The penalty call that Calgary got in the 42nd minute was perhaps the start of the home side’s anger and frustrations. It felt soft. Maybe it was, maybe it wasn’t, but ultimately you can’t make a tackle like that in the box. Whitecaps Residency alumni Kyle Jones stepped up to tuck away the spot kick, his fourth penalty in three matches against TSS this season. Incredible stuff.
That goal negated Daniel Davidson’s 13th minute opener, when he bundled the ball over the line after some great work and a goalbound effort from Kristian Yli-Hietanen was cleared off the goalline, off Davidson, off the bar, and in.
The game got chippy towards the end of the first half and for all of the second. It became very stop/start as the tackles flew and the cards started coming out. There were 39 fouls committed during the match, 24 of them by the visitors. But it just made TSS all the more determined to get back in front and see out the match, as they channelled their anger to good effect.
“There was some stuff there,” Elmes said of the mood of the game. “Momentum and the dynamic of the game is always an interesting thing to kind of think about as the game unfolds. About the 55, 60 minute mark there were some things that went on on the field, some referee calls that went in weird directions, and our guys got pissed off.
“And when you get pissed off you find energy. Willie [Cromack] and I kept checking every couple of minutes – anybody getting tired here? No. Leave them. They were running on adrenalin.”
It was an excellent and very hard fought team performance. Every player put in a shift, and they had to. The standout player, and out Man of the Match, however, was TSS goalkeeper Andrew Hicks.
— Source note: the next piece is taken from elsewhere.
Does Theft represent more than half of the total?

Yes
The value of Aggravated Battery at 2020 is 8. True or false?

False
The Trinity Western keeper was in fine form from kick off, denying Calgary on every occasion, excluding the penalty, and producing a sting of top class saves that kept TSS in the match. He finished the game with nine saves and rightly earned the plaudits from his coach.
“Our goalkeeper Andrew Hicks was fantastic tonight,” Elmes added. “He made some very, very timely saves. We missed a couple ourselves early on that probably should have gone in, but you just have to scratch and claw, and grind, and find ways to solve the problem.
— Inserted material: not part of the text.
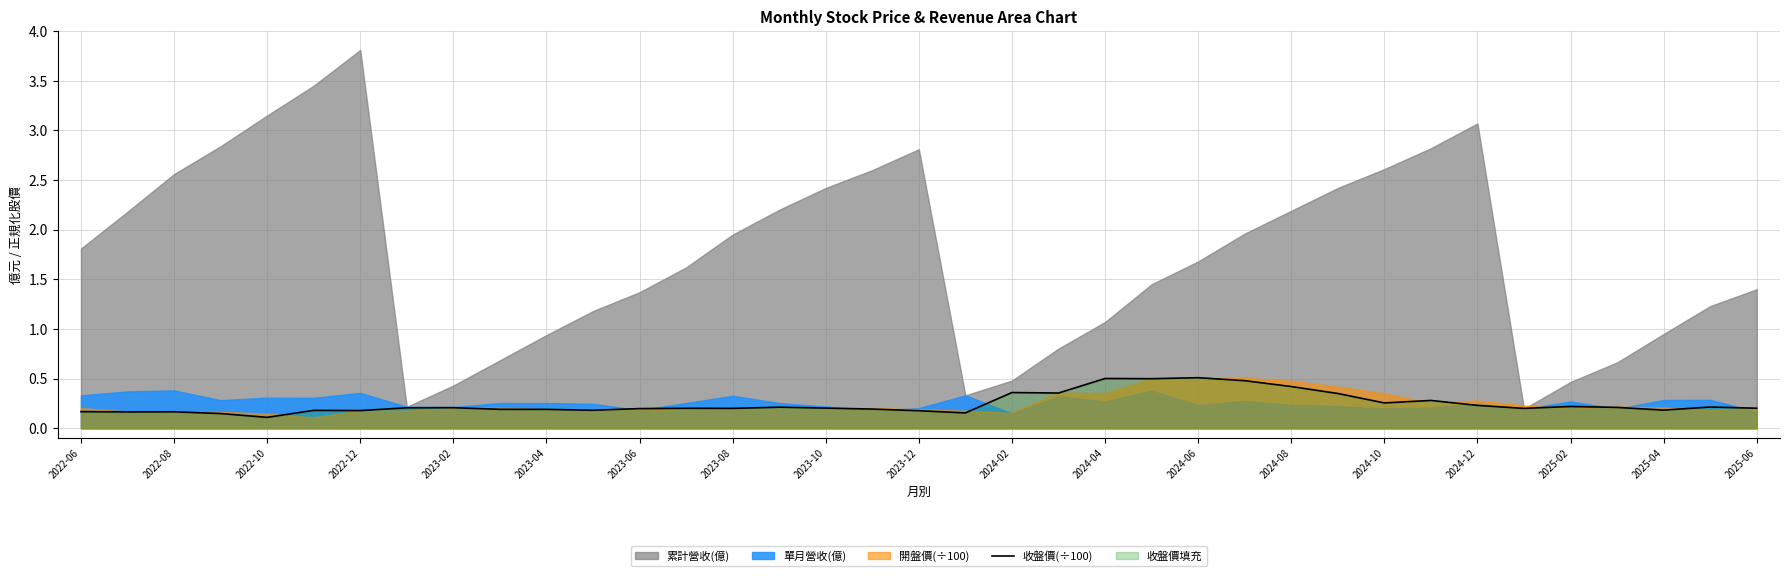

True or false: the data shows 0.4 at 33.

False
“Today, the guys came together. That sort of stuff bonds groups and I think the bond just got stronger in our squad.”
Another standout player for Rovers was Zach Verhoven. For the second straight week, the UBC Thunderbird put in an electric performance at times, after coming on as a first half substitute. He got his reward this week with the winning goal.
Verhoven lit it up against Lane last week, but a poor midweek showing in Portland, which saw him outmuscled at times, left the TSS management wanting to send a message. It worked and they got the response they were hoping for, after he came on a first half sub for injured goalscorer Davidson.
“When we told him tonight, he wasn’t very happy,” Elmes admitted. “And we were happy that he wasn’t happy. It’s touch. Zach is a very, very good player who is still trying to find his feet in this league. This league is very physical and there’s a lot of stuff he needs to get better at away from the ball.
“So a little bit of a message to him tonight. You get these critical moments in your soccer life when you’ve got to go on and do the business. I’ll take having sand kicked in my face for making the wrong decision any day when a player reacts like that.”
TSS now get a week to get their squad fit, and possibly add one or two fresh faces, before they travel south for two road games in the space of three days, playing at Lane United on Friday and then Seattle Sounders U23 on Sunday and looking to build on what they did against Calgary.